A Structure-Preserving Rational Integrator for the Replicator Dynamics on the Probability Simplex
Mario Pezzella
TL;DR
This work develops a high-order, structure-preserving integrator for the replicator dynamics on the probability simplex. By combining a two-stage rational discretization with a normalization step, the method unconditionally preserves positivity, mass, and simplex geometry while exactly reproducing corner and internal equilibria. An embedded auxiliary scheme enables reliable local error estimation and adaptive time-stepping via a PI controller, and a discrete quotient rule is shown to hold up to second order. Numerical experiments demonstrate quadratic convergence, equilibrium preservation, and superior performance in challenging, oscillatory regimes compared to standard solvers.
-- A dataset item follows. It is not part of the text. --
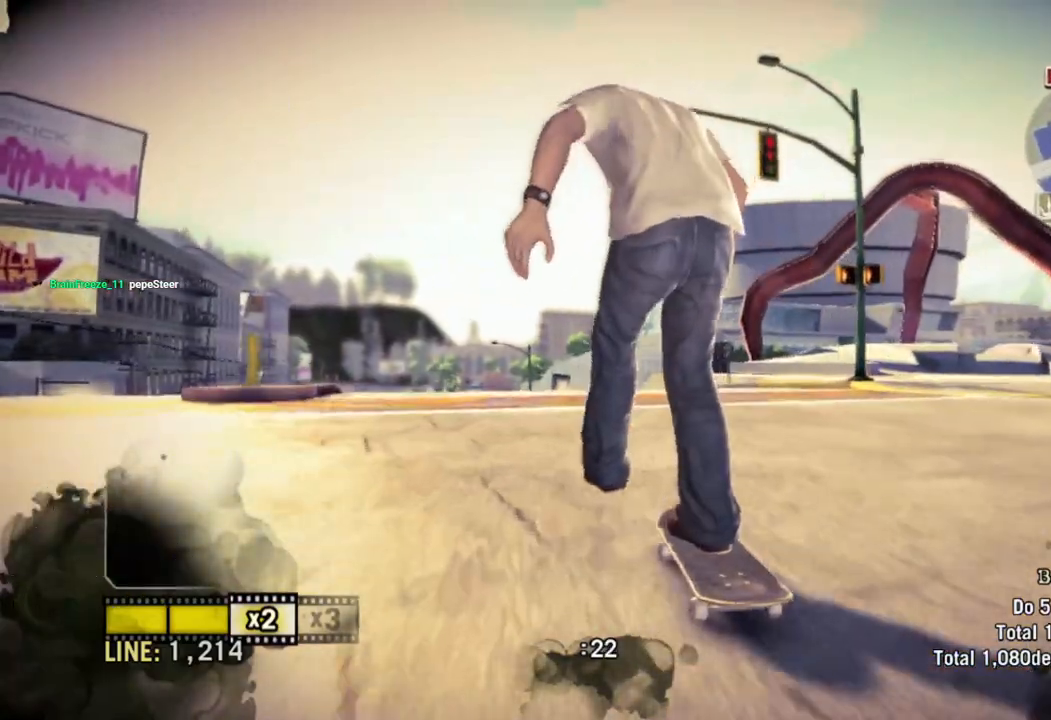
{"buttons": [], "left_stick": "center", "right_stick": "center"}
The approach offers a robust tool for long-term simulations of frequency-dependent selection across applications in biology, ecology, and beyond.
Abstract
In this work, we introduce a quadratically convergent and dynamically consistent integrator specifically designed for the replicator dynamics. The proposed scheme combines a two-stage rational approximation with a normalization step to ensure confinement to the probability simplex and unconditional preservation of non-negativity, invariant sets and equilibria. A rigorous convergence analysis is provided to establish the scheme's second-order accuracy, and an embedded auxiliary method is devised for adaptive time-stepping based on local error estimation. Furthermore, a discrete analogue of the quotient rule, which governs the evolution of component ratios, is shown to hold. Numerical experiments validate the theoretical results, illustrating the method's ability to reproduce complex dynamics and to outperform well-established solvers in particularly challenging scenarios.